Cupid and Psyche by Benjamin West 1808

Cupid and Psyche by Benjamin West 1808

West never exhibited the present work during his lifetime, probably because of its erotic subject matter and it is not therefore a canvas that would have been known to contemporary critics or the public. For an artist, whose reputation and public image were immensely important to him, it can be seen as an unusually personal essay. The subject of Cupid and Psyche, however, has been commonly treated in western art since the Renaissance. The literary source is Lucius Apuleius's second-century A.D. work, The Golden Ass, which Voltaire considered to be the Greeks' most beautiful fable. A new translation by Hudson Gurney had been published by J. Wright in London in 1799.

However, the subject that West chose is one of the less commonly represented episodes of the story of Cupid and Psyche in The Golden Ass. Psyche, who has fainted after opening the vase she was given in Hades by Prosperina and commanded by Venus not to open, is revived by Cupid's kiss.

With honied words, around his form

With fond devotion now she twines,

With rapt'rous kisses pressed and warm

Each soothing, witching art combines.

Forgetting his celestial race

Unconscious of his own misdeeds

He yields to her resistless grace -

Who can resist when woman pleads?

West's treatment of Cupid and Psyche follows that found in several other well-known works from the period, in particular that by François Gérard of 1798 and Antonio Canova's sculptural group of 1793 (both Louvre, Paris). The emphatic profiles of both Cupid and Psyche in the present work suggest a lingering influence of the French Neoclassical paintings that West had seen on a visit to Paris in 1802.

Indeed, the present work is extremely close to Canova's composition which West had seen in the Murat collection on that trip. The positions of the two heads and Psyche's arms upraised around Cupid's neck seem to have been directly inspired by the marble. Von Erffa and Staley (op. cit., p. 243) point out that the specific source for the pose of Psyche comes from an engraving after a painting showing an embracing faun and bacchante published in the English edition of the Antiquities of Herculaneum in 1773, to which West was one of the original subscribers.

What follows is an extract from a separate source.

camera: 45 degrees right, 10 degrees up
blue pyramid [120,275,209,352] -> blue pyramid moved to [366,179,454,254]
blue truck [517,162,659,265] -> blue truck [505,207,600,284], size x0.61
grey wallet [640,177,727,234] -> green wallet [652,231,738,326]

They further note that the same ancient painting was identified by C.F. Fernow in 1806 as the inspiration for Canova's composition. In 1806, at a dinner party sitting next to the collector Henry Hope, West recalled seeing the celebrated works of Canova in Paris (Farington Diary, 3 October 1802 and 25 June 1806, v, p. 1899; vii, p. 2796). At that time Canova's Cupid and Psyche was, in fact, owned by Hope.

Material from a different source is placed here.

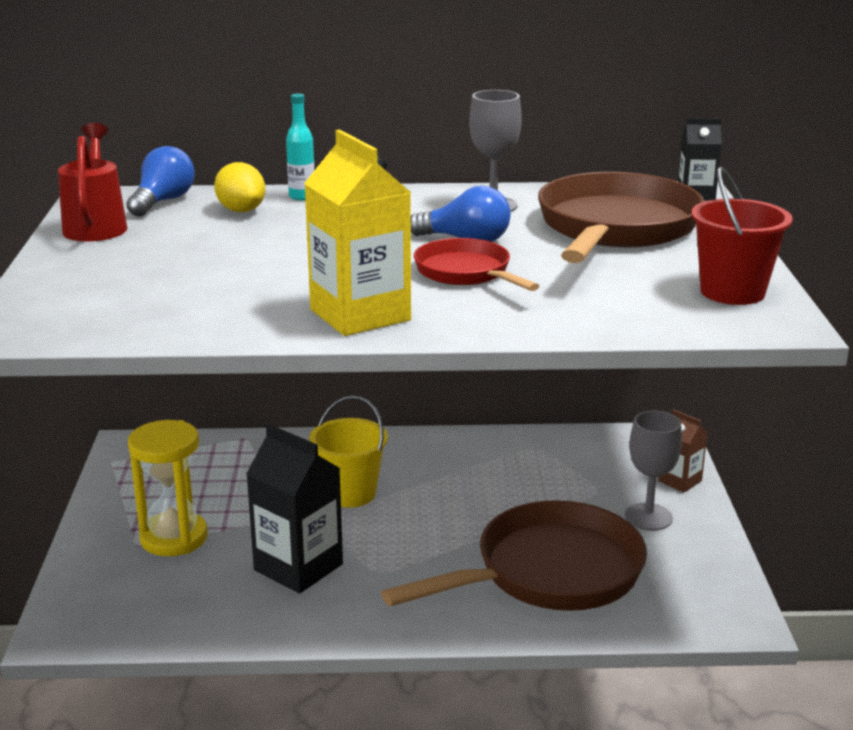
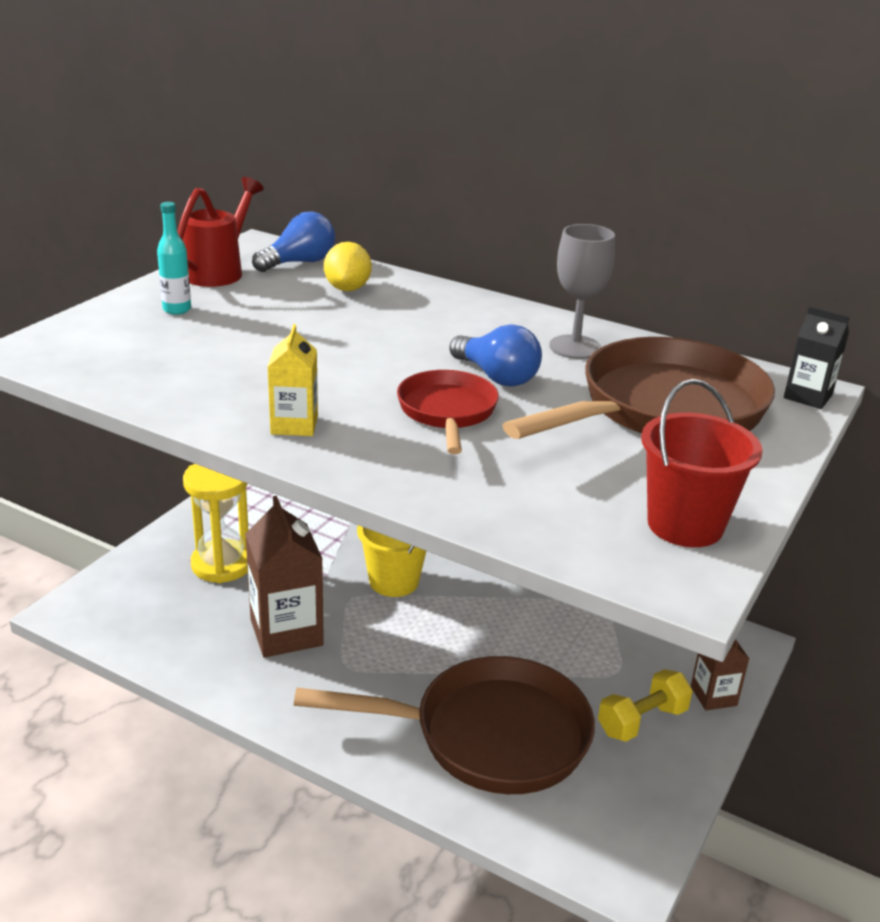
camera: 30 degrees right, 5 degrees up
black carton [246,424,343,594] -> brown carton [245,496,324,657]
turquoise bottle [286,93,315,200] -> turquoise bottle moved to [157,202,191,315]
yellow carton [304,129,411,336] -> yellow carton [268,324,318,436], size x0.55
grey goblet [625,411,682,531] -> yellow dumbbell [598,669,693,742]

The detail in the upper right corner of two doves being attacked by a darker bird does not correspond with anything directly in Apuleius's text but is analogous with scenes of aerial conflict in versions of Death on the Pale Horse which West first painted in 1796.

West also painted a different subject from the story of Cupid and Psyche, The Eagle Bringing the Cup of Water to Psyche (Princeton University Art Museum, Princeton), which he exhibited at the Royal Academy of 1805.

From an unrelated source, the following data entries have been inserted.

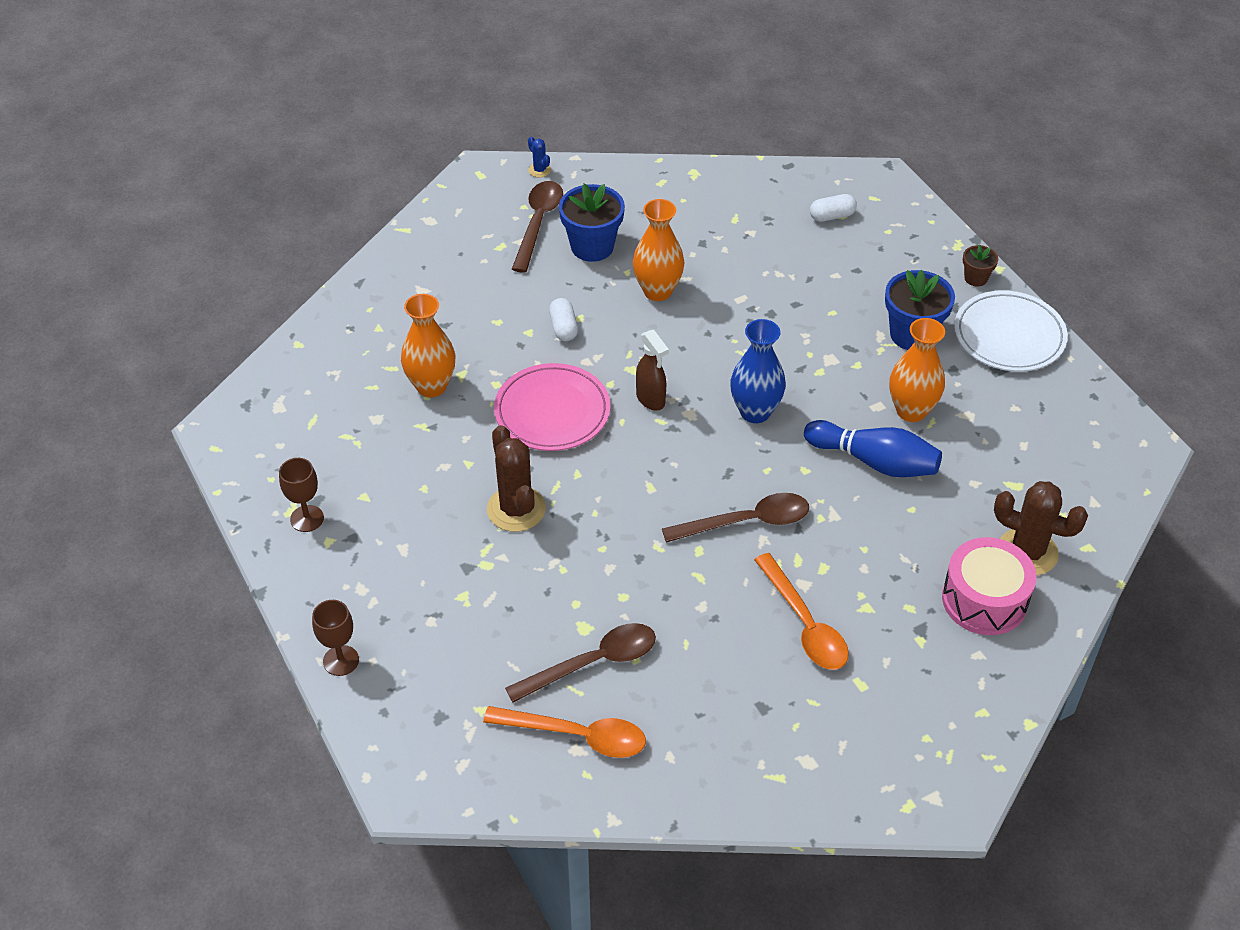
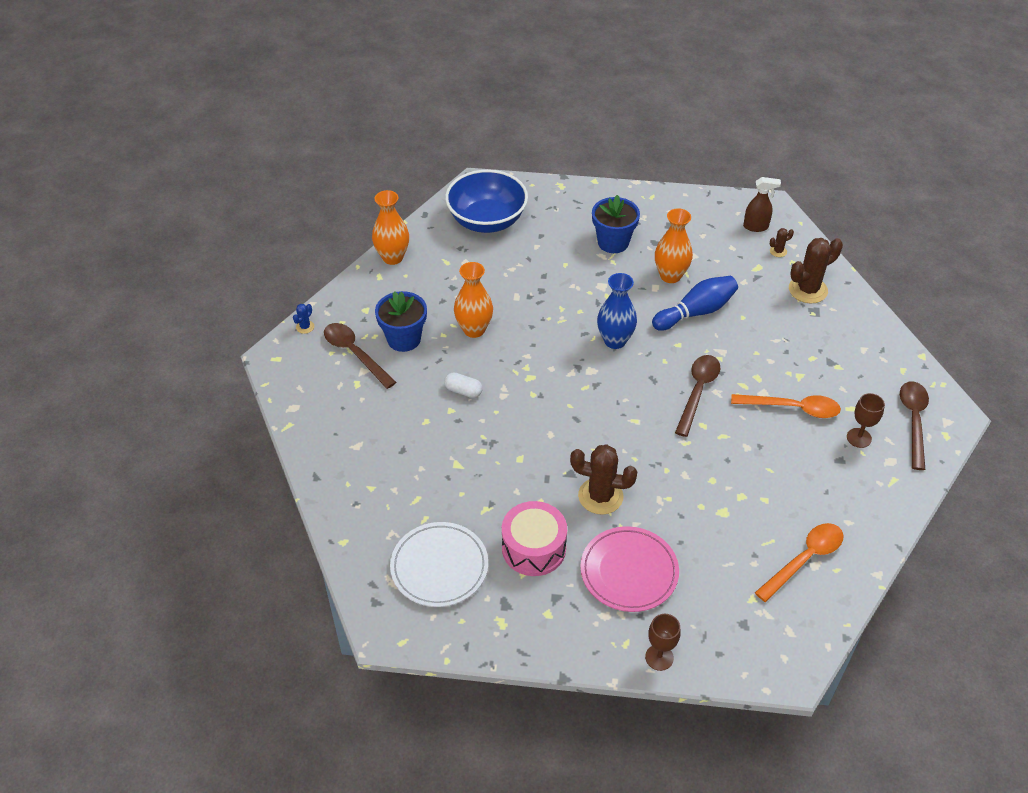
camera: 55 degrees left, 0 degrees up
brown goblet [279,458,324,532] -> brown goblet moved to [847,393,885,448]
orange vase [401,294,456,398] -> orange vase moved to [372,190,409,265]
pink plate [494,363,610,451] -> pink plate moved to [580,526,679,612]
brown spoon [505,623,656,703] -> brown spoon moved to [900,381,929,470]
blue cactus [528,137,551,177] -> blue cactus turned 60 degrees counterclockwise [293,304,314,334]
brown spray bottle [636,330,669,411] -> brown spray bottle moved to [743,177,781,232]
white capsule [810,194,857,222] -> blue bowl [445,170,528,233]
pink drum [942,537,1036,635] -> pink drum moved to [502,501,567,576]
white plate [954,290,1068,372] -> white plate moved to [390,522,488,607]
brown flower pot [963,245,998,287] -> none
none -> brown cactus [770,228,794,257]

West was the first American artist to achieve an international reputation and to influence artistic trends in Europe. He was born on 10 October 1738 in Springfield (now Swarthmore), Pennsylvania, the tenth and youngest child of John West (1690-1776), innkeeper, and his second wife, Sarah (1697-1756), daughter of Thomas Pearson of Marple, Pennsylvania. Both parents came from Quaker families. In Philadelphia about 1747, West met the young English artist William Williams (1727-1791) and received some instruction in painting. Aged eighteen he set himself up as a portrait painter in order to earn money to continue his studies in Italy. Helped by a group of local subscribers he travelled to Italy 1760-63, studying under Mengs and Gavin Hamilton and acquiring a taste for neoclassical history painting. He settled in London as a portrait painter in 1763 and exhibited regularly at the Society of Artists and the British Institution. He was a founder member of the Royal Academy on its formation and succeeded Reynolds as President in 1792. He was History Painter to George III and the monarch's favorite artist. He was the teacher of a number of important American-born artists of the next generation including John Singleton Copley, John Trumbull and Charles Wilson Peale. He died in London in 1820 and was buried in St. Paul's Cathedral.